Conclusion: An Inevitable Appeal and a Test for the Supreme Court
The Karnataka High Court’s order in the X Corp case is more than a single legal verdict; it is a symptom of a broader tension between expanding state control over digital spaces and the constitutional imperative to protect free speech. By privileging executive convenience over procedural justice and by attempting to distinguish away a clear, binding precedent, the judgment exemplifies a concerning form of judicial indiscipline.

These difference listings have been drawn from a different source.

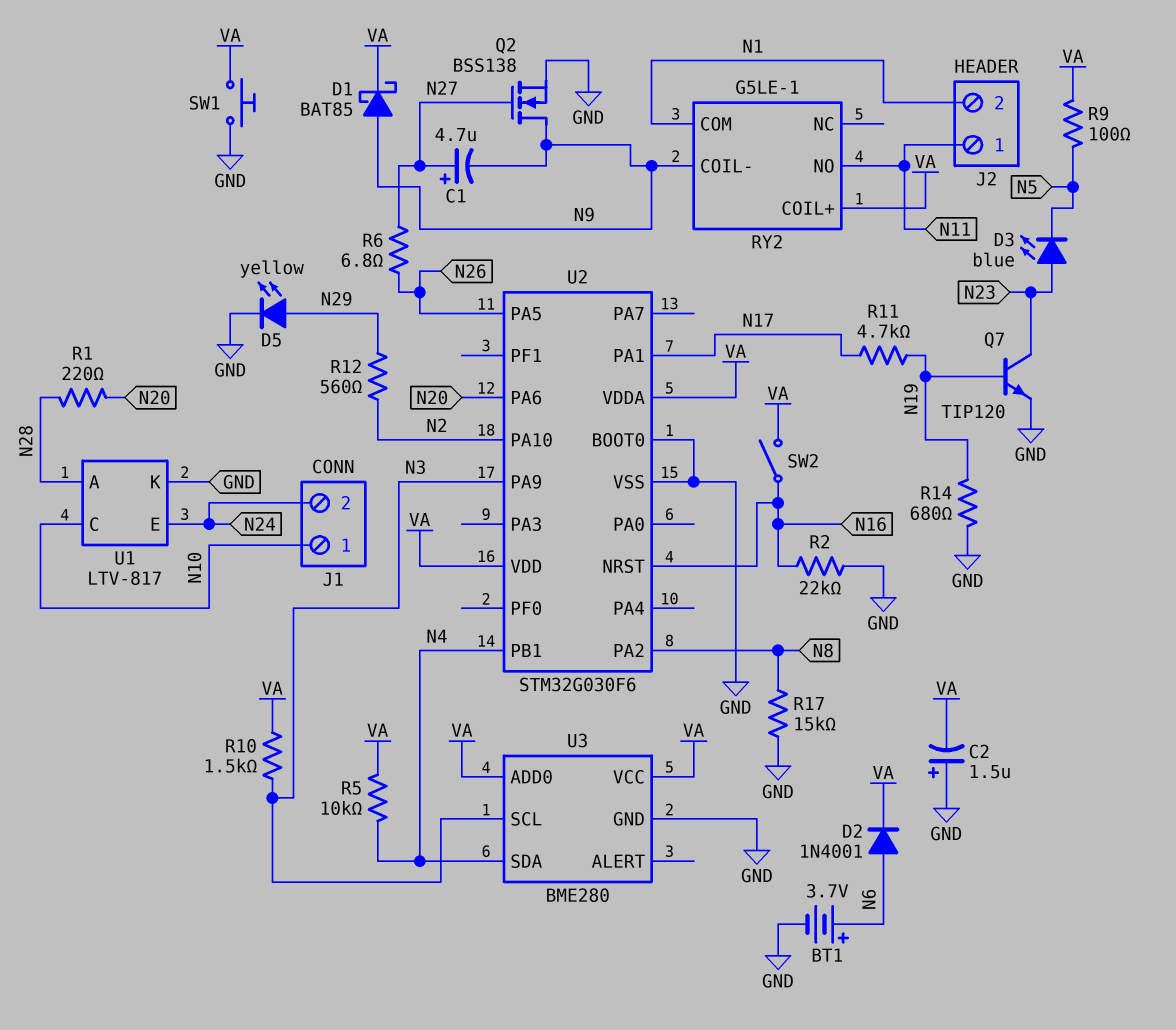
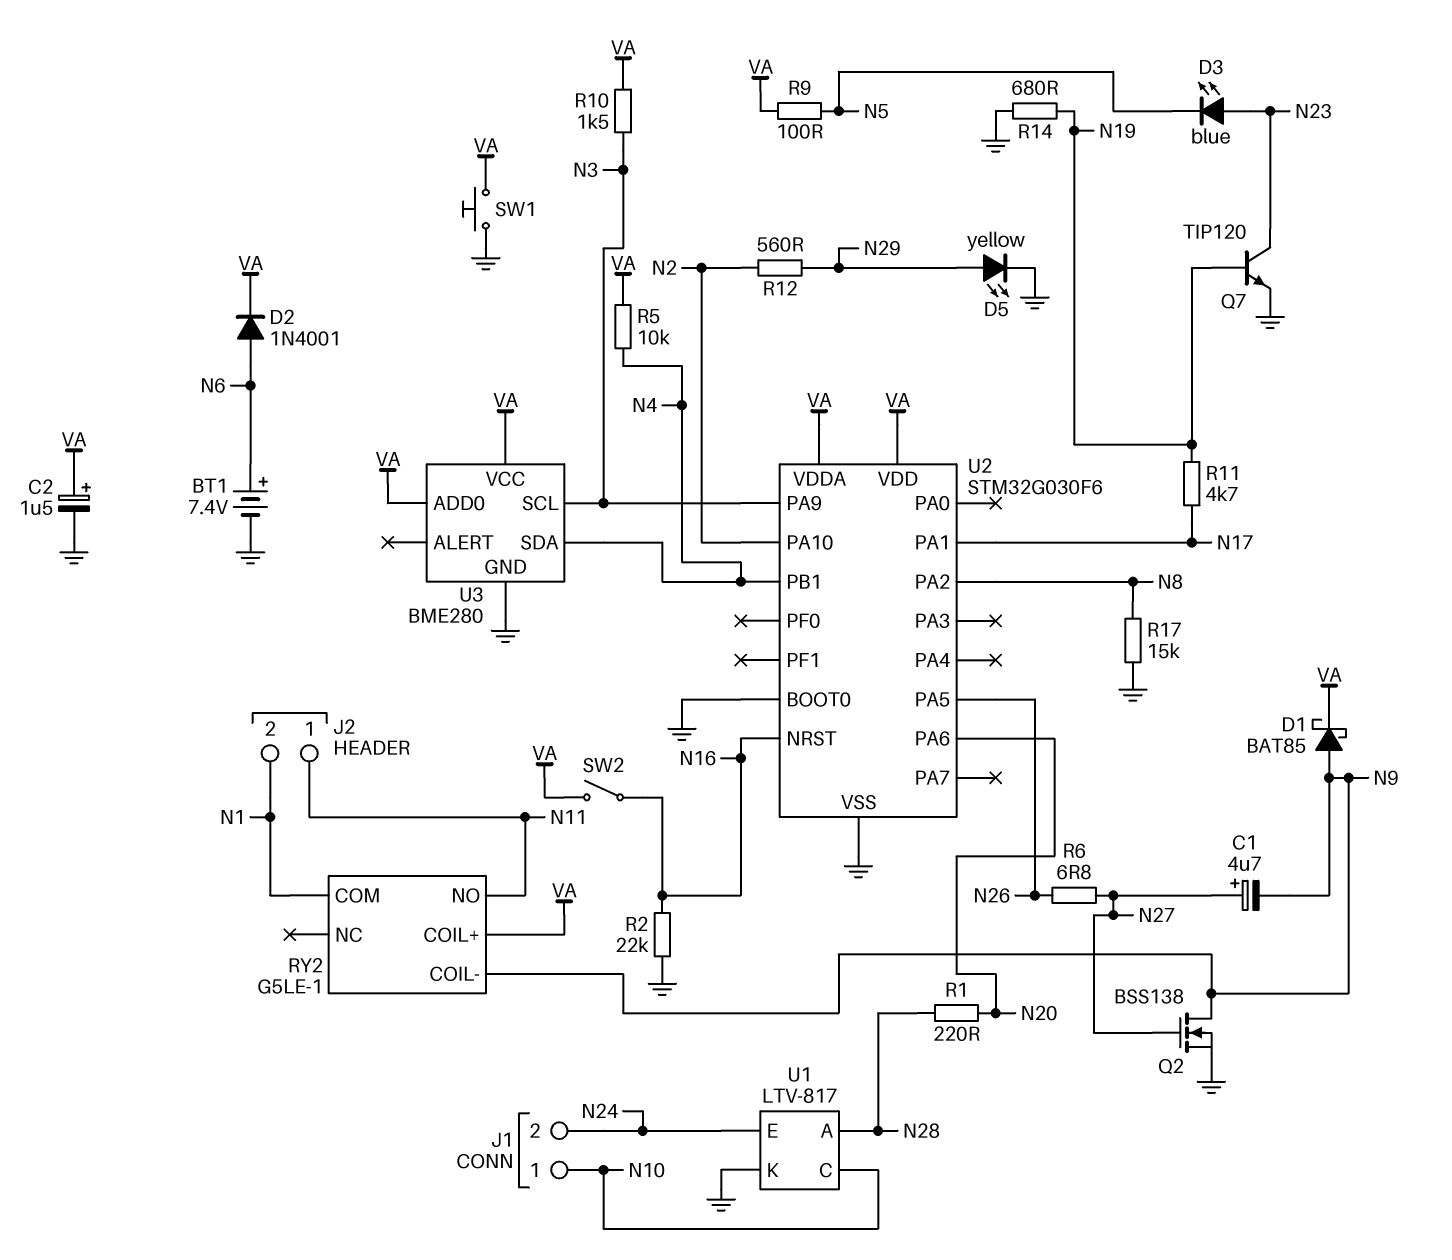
BT1: 3.7V (plus N6, minus GND) -> 7.4V (plus N6, minus GND)
C2: 1.5uF (plus GND, minus VA) -> 1.5uF (plus VA, minus GND)

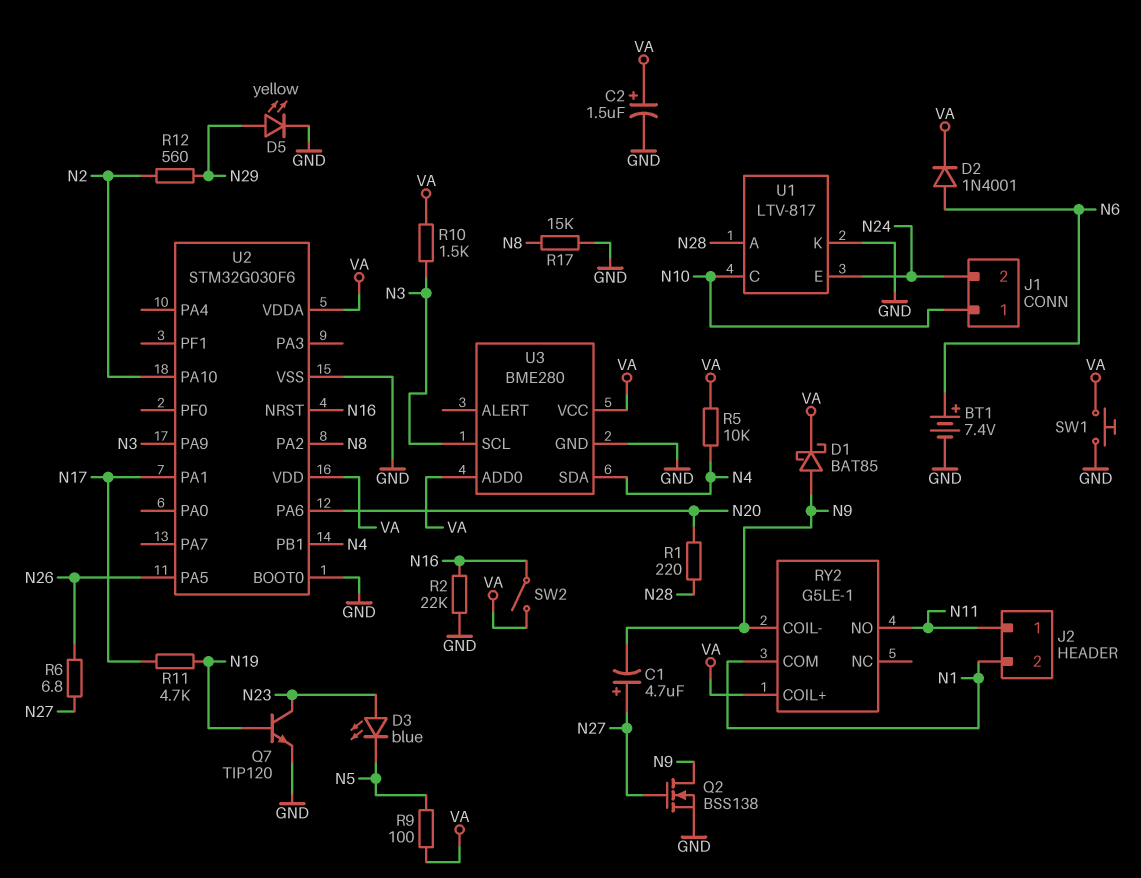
R14: 680 (GND, N19) -> none

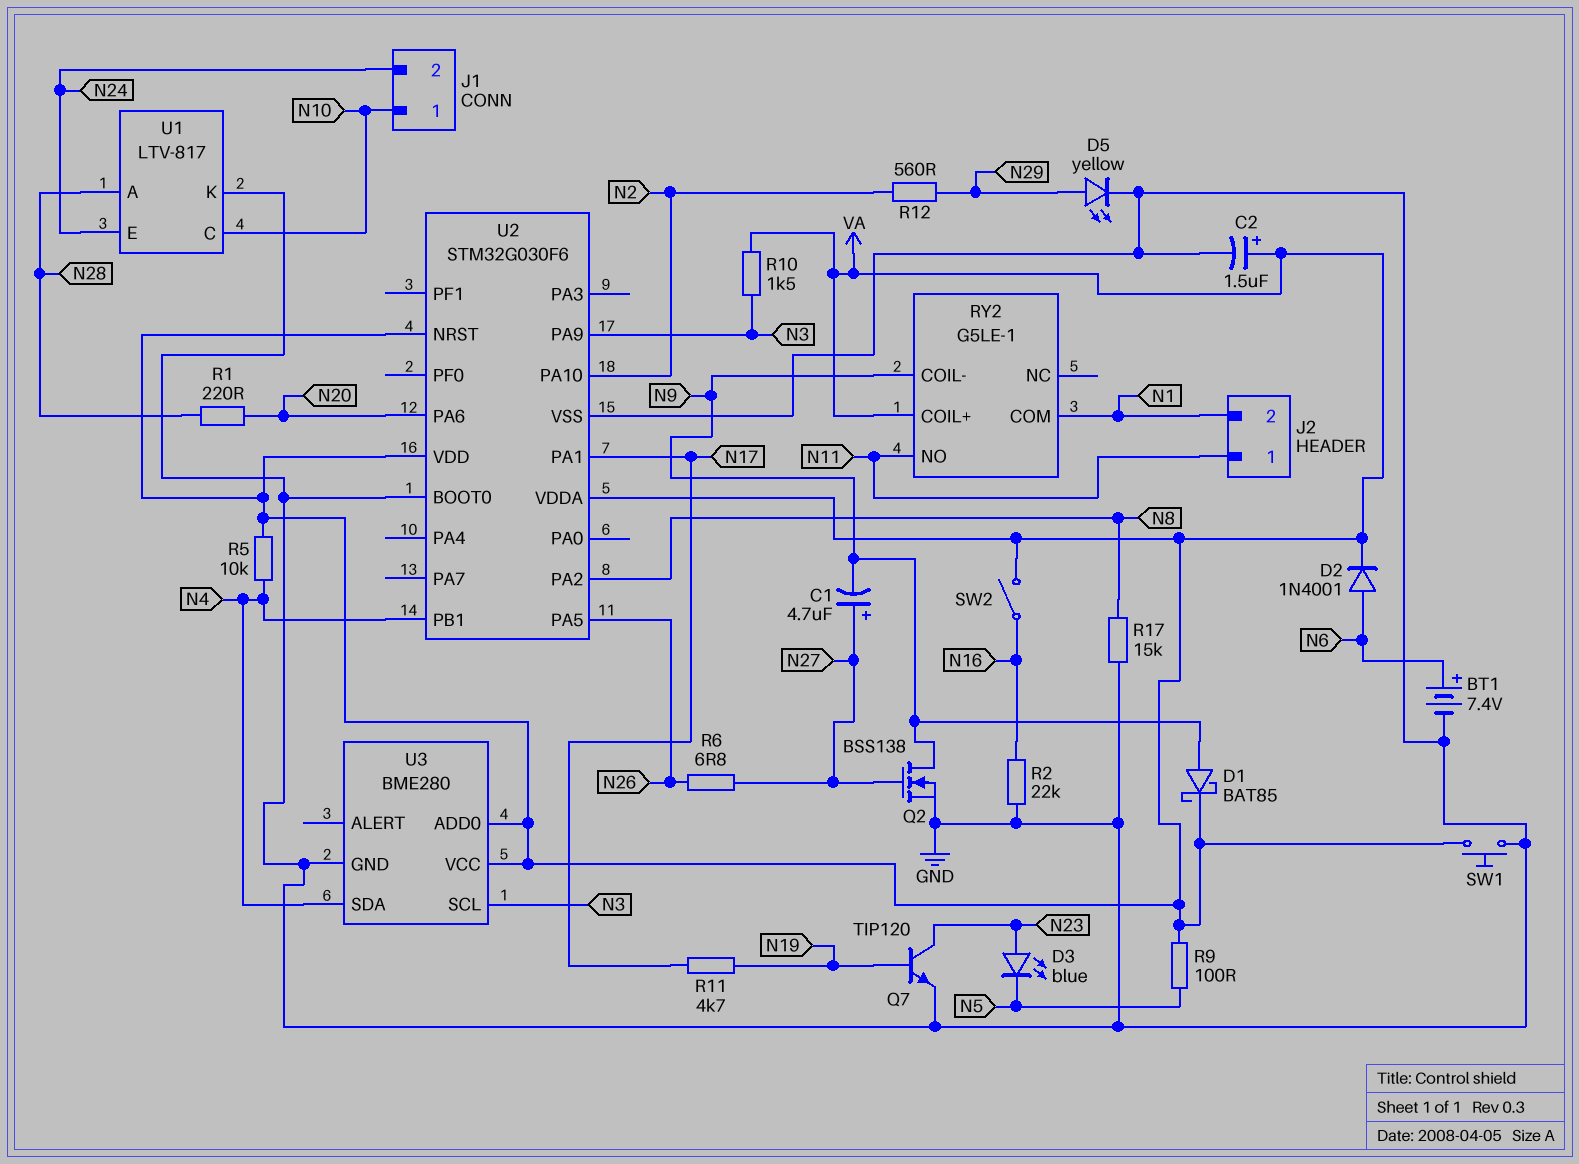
U2 pin NRST: N16 -> VA

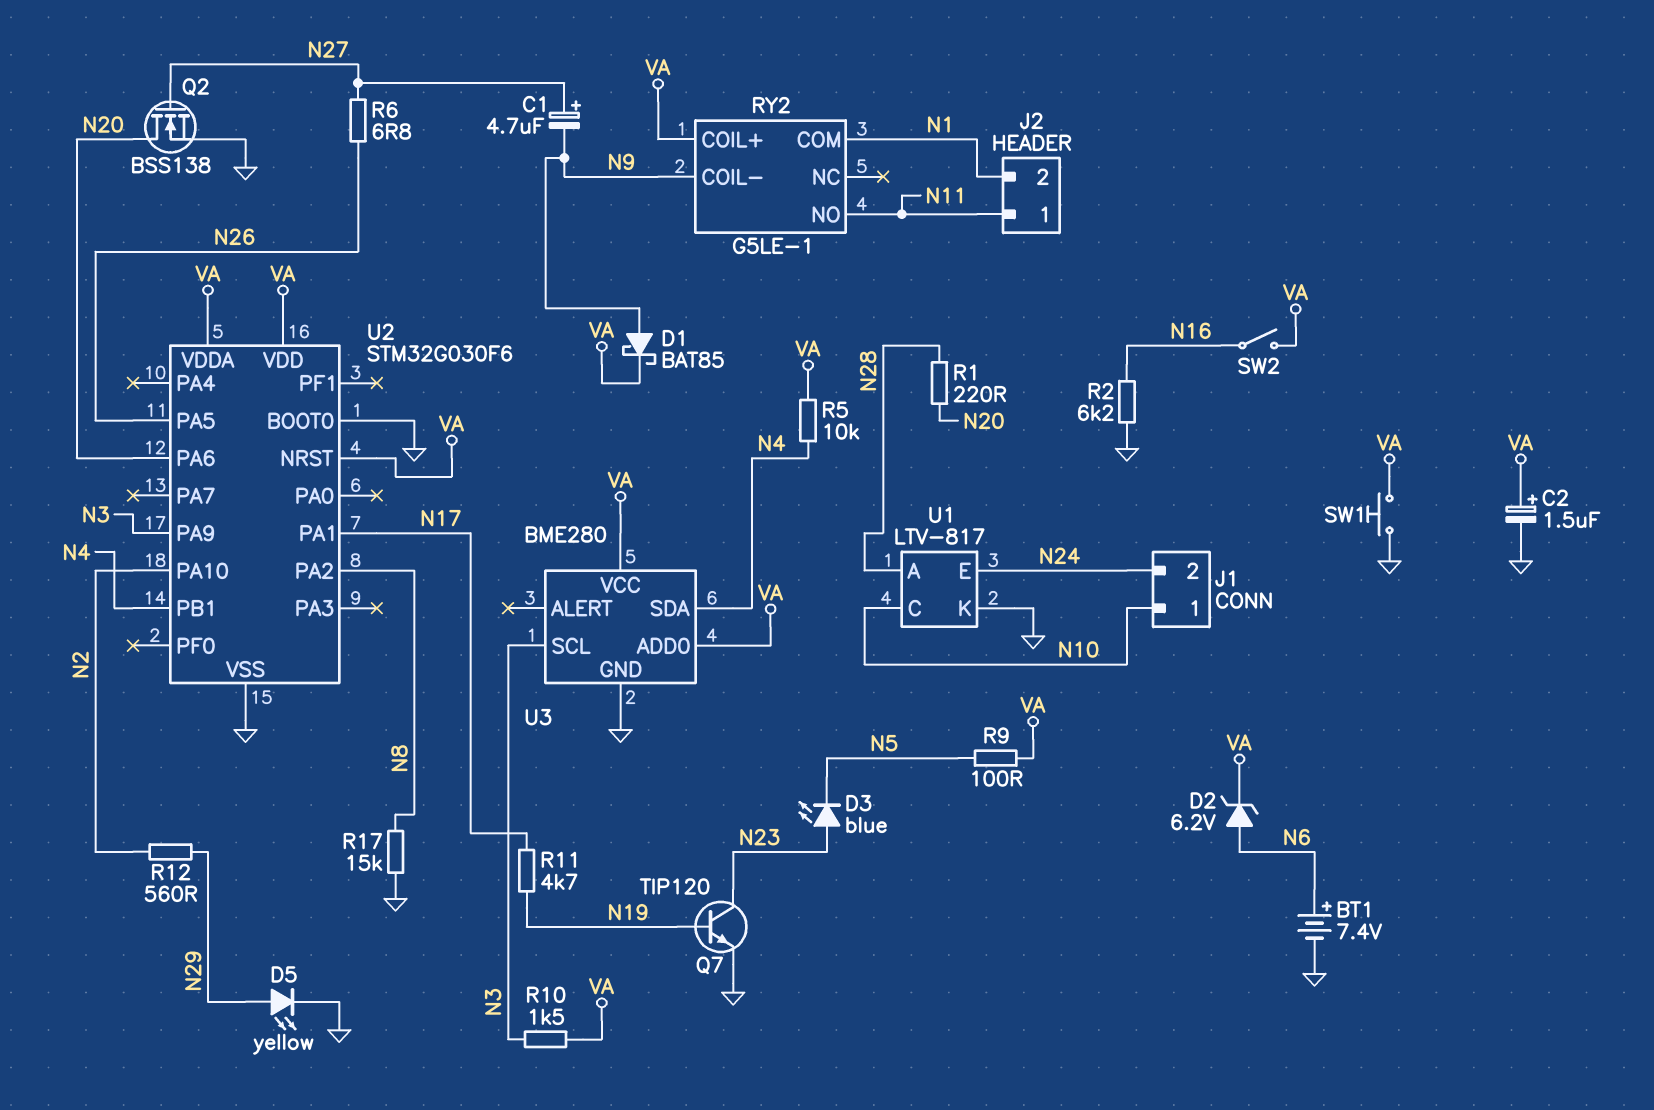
D2: diode 1N4001 (A N6, K VA) -> zener 6.2V (A N6, K VA)
Q2: NMOS BSS138 (G N27, D N9, S GND) -> NMOS BSS138 (G N27, D N20, S GND)
R2: 22k (GND, N16) -> 6.2k (GND, N16)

The path forward is clear. An appeal to the Supreme Court is not just likely; it is essential for the coherence of India’s free speech jurisprudence. The Supreme Court now faces a critical test. It must decide whether to:
- Reaffirm Shreya Singhal, striking down the Sahyog Portal mechanism as an unconstitutional bypass of established safeguards, or
- Allow the dilution of its own precedent, potentially unleashing a decentralised and opaque censorship regime that would fundamentally alter the nature of public discourse in India.
The core question is not whether the government has a right to regulate unlawful online content—it unquestionably does. The question is whether it must do so within the four walls of the Constitution and the procedural safeguards that the Supreme Court itself has declared essential. The future of India’s digital public square depends on the answer.